PAGE EXTRACT =>
■ ■ ■ ■ ■ ■ ■

Self-acceptance is the opposite of self-rejection. Henri Nouwen once said, “Self-rejection is the greatest enemy of the spiritual life because it contradicts the sacred voice that calls us the “Beloved”. Being the Beloved expresses the core truth of our existence.” I would go so far as to say, self-rejection is far easier than self-acceptance. Self-rejection sets a course for an addictive level of control over me, over others and what they think of me, and over the world. Never mind the obvious fact that I have no actual control over what others think of me. Never mind the fact that I don’t have any control over the world around me. These are mere technicalities. I may not have control over these things, but that won’t stop me to pursuing it anyway. Anyway, the pursuit distracts me from just how messy things in my life really are.

Self-acceptance is an act of trust because it does what Nouwen referred to above… it affirms the sacred voice that calls me His Beloved. But, wait a minute! (the big T truth people speak up here) “Isn’t that just giving me license to sin?” Maybe… or just maybe it refocuses my sight on what is my motivation to trust God at all? Either I can keep working real hard doing everything that I can to avoid doing something wrong because, of course, the hammer of the big T would descend and crush me, Or, I can trust what God says about me, and what Jesus did for me, and live as bravely and courageously as I can with plenty of mess to go around. Trusting always involves risk. Self-acceptance involves risk. Self-rejection involves control, and risks nothing. Self-acceptance calls me further into a motive of loving God with the choices I make even if they are flawed. I’m willing to do the best that I can. Self-rejection calls me into a motive of “toeing the line” because by doing so I’ll be “okay.” As long as I hit the line, I won’t feel what’s lurking in the shadows.

■ ■ ■ ■ ■ ■ ■

SUPPLIED ENTRIES =>
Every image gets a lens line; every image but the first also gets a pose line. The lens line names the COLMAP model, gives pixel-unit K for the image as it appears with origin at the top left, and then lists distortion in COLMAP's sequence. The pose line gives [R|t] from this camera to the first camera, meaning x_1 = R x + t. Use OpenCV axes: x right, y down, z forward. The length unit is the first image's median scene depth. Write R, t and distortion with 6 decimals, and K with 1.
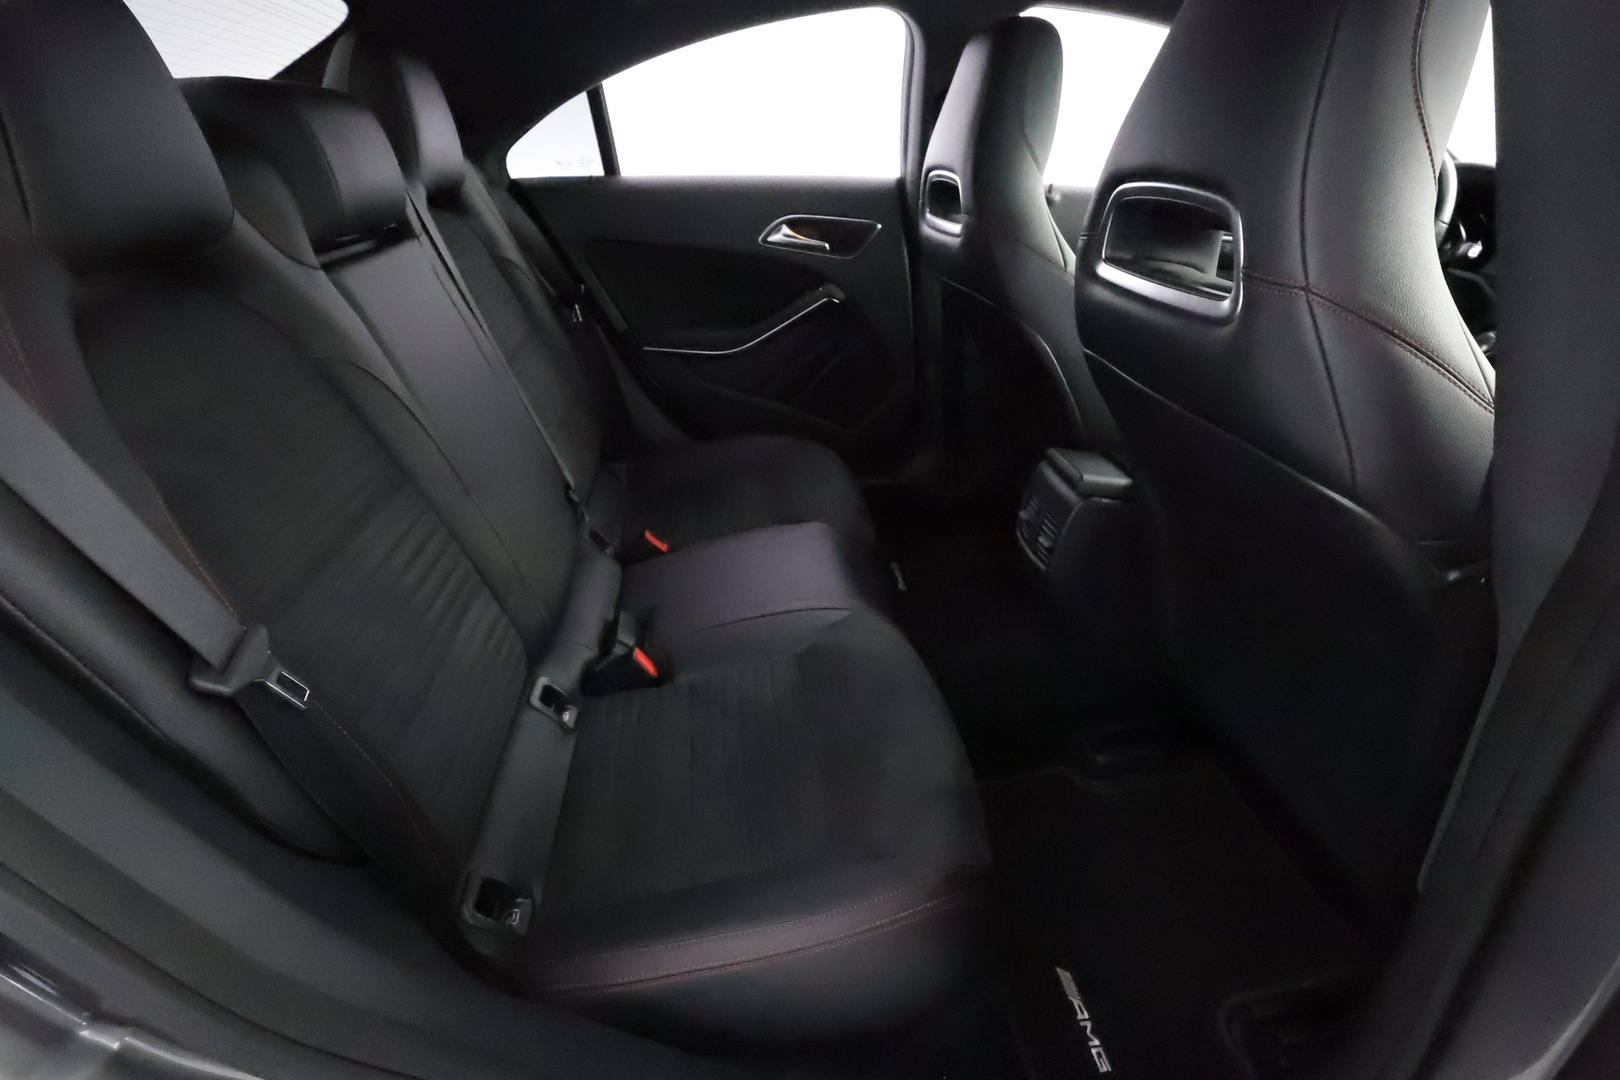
lens RADIAL K [[786.6, 0, 814.5], [0, 786.6, 543.1], [0, 0, 1]] dist [-0.020482, 0.011795]
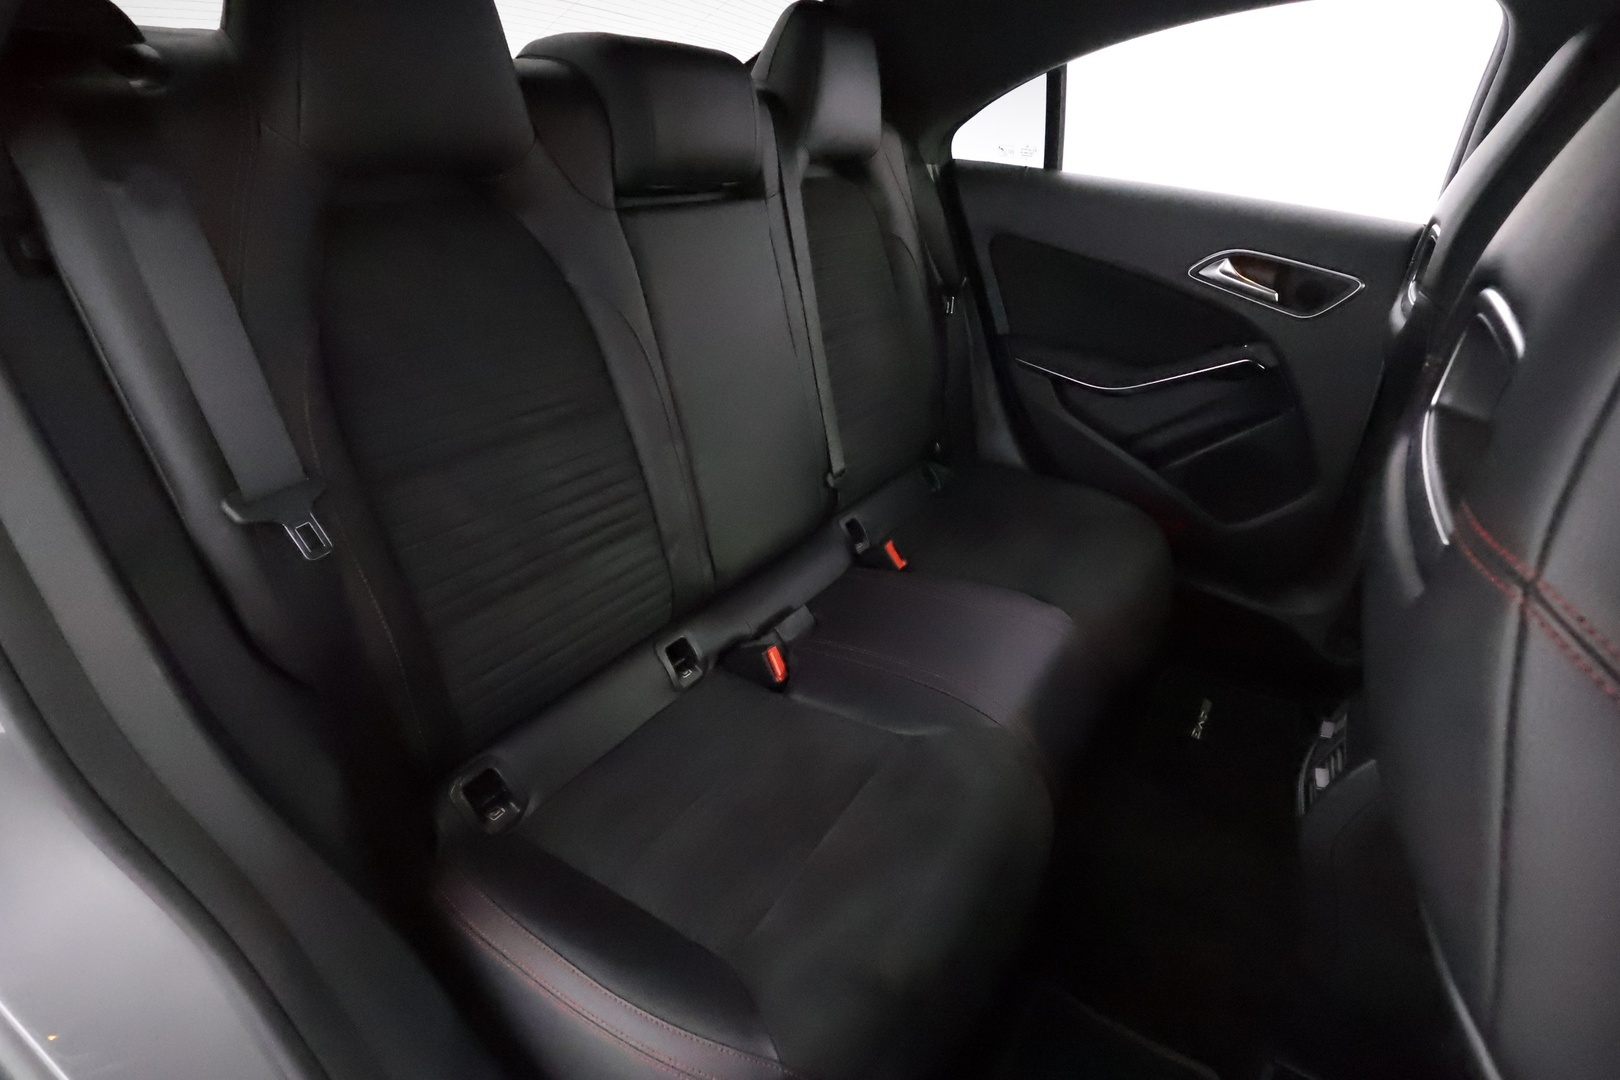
lens RADIAL K [[783.3, 0, 807.0], [0, 783.3, 541.0], [0, 0, 1]] dist [-0.001030, 0.012927]
pose [[0.754457, 0.384764, -0.531744, 0.207305], [-0.378597, 0.916904, 0.126295, -0.094830], [0.536152, 0.106033, 0.837435, 0.151888]]
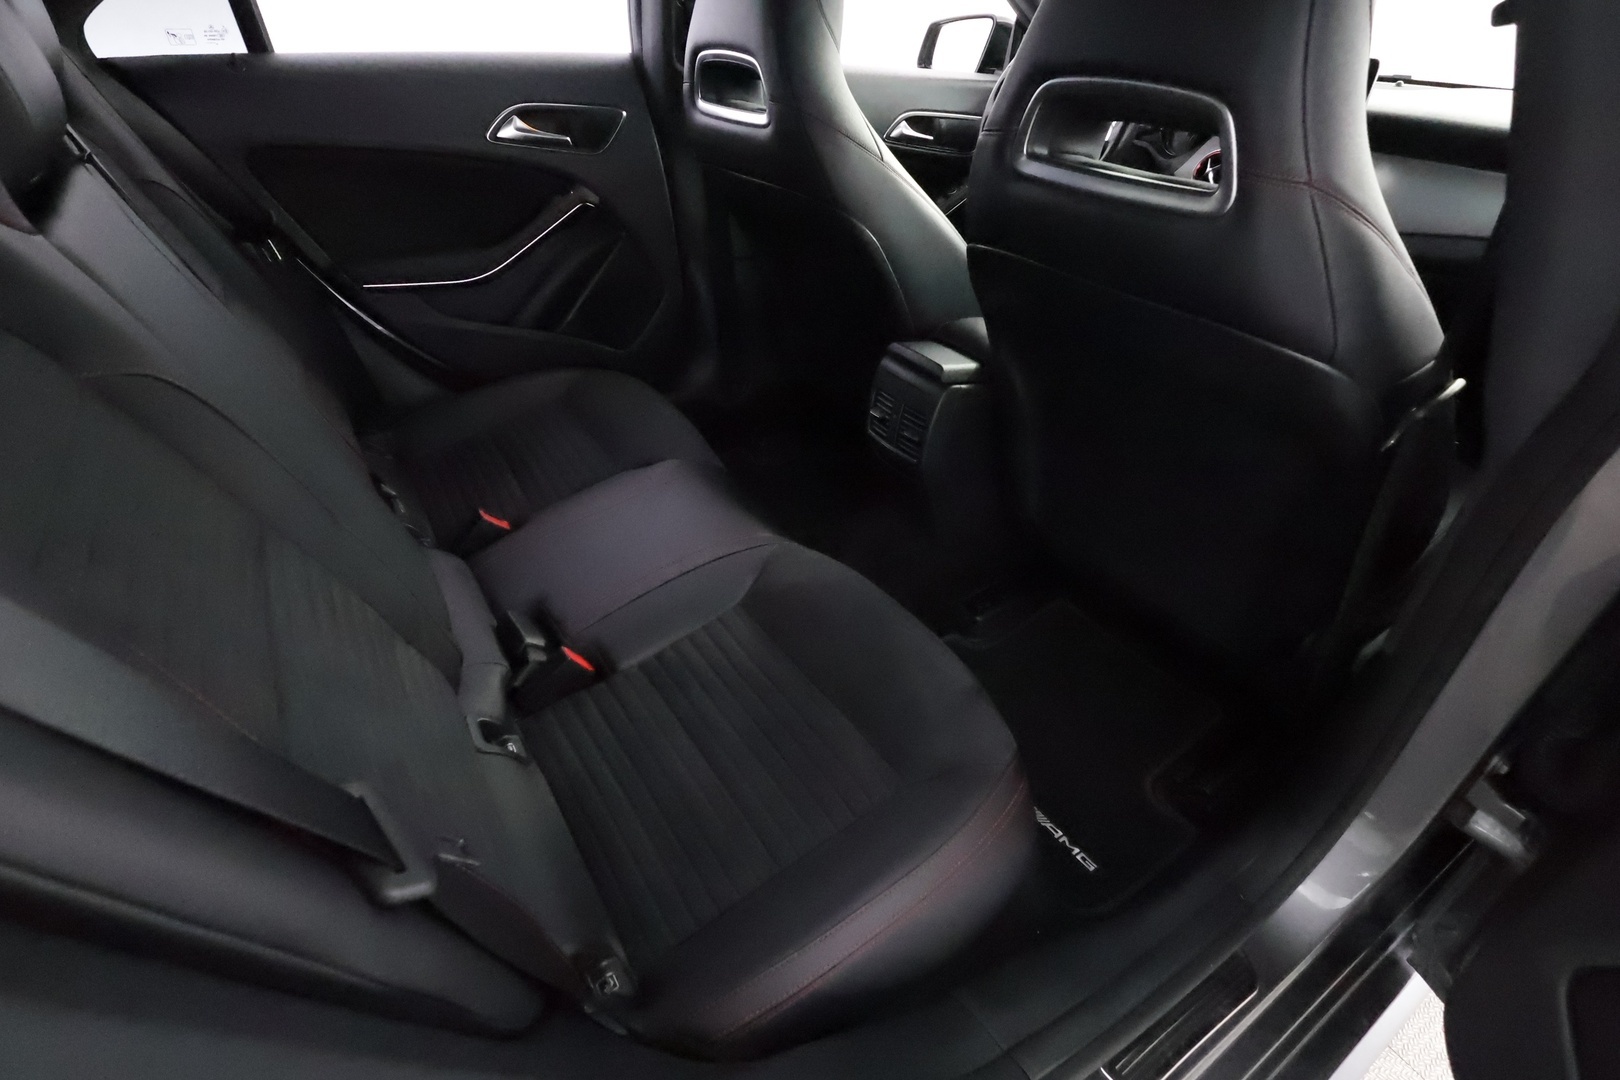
lens RADIAL K [[787.7, 0, 810.0], [0, 787.7, 540.0], [0, 0, 1]] dist [0.012916, -0.000078]
pose [[0.894384, -0.243487, 0.375222, -0.218535], [0.191702, 0.966569, 0.170276, -0.060758], [-0.404138, -0.080361, 0.911161, 0.075810]]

■ ■ ■ ■ ■ ■ ■

WHAT YOU WILL DO =>
1: According to the passage on self-acceptance, self-rejection sets a course for an addictive level of control over what? List each thing named.
2: In the passage on self-acceptance, what does trusting always involve?
3: Carry on the passage on self-acceptance from the point where it stops.
The material has no connection to the passage on self-acceptance.

PER-TASK ANSWERS =>
1:
- Me
- Others and what they think of me
- The world

2: Risk.

3:
Allow me to come full circle… the campfire discussion I had with those students was the most gratifying and exciting thing I had happen in a long time. Little by little, they were discovering that they really weren’t terminally unique and different from everyone else. In their honesty and willingness to be known in a way that they rarely risked before, they found something. They found something exceedingly rare these days — the wonder of living in the tension between big T and little t truth, the wonder of living with both truth and grace, the wonder of a small band of people who all know that they’re jacked up, but they are also powerfully and irrevocably pronounced by Jesus as His Beloved.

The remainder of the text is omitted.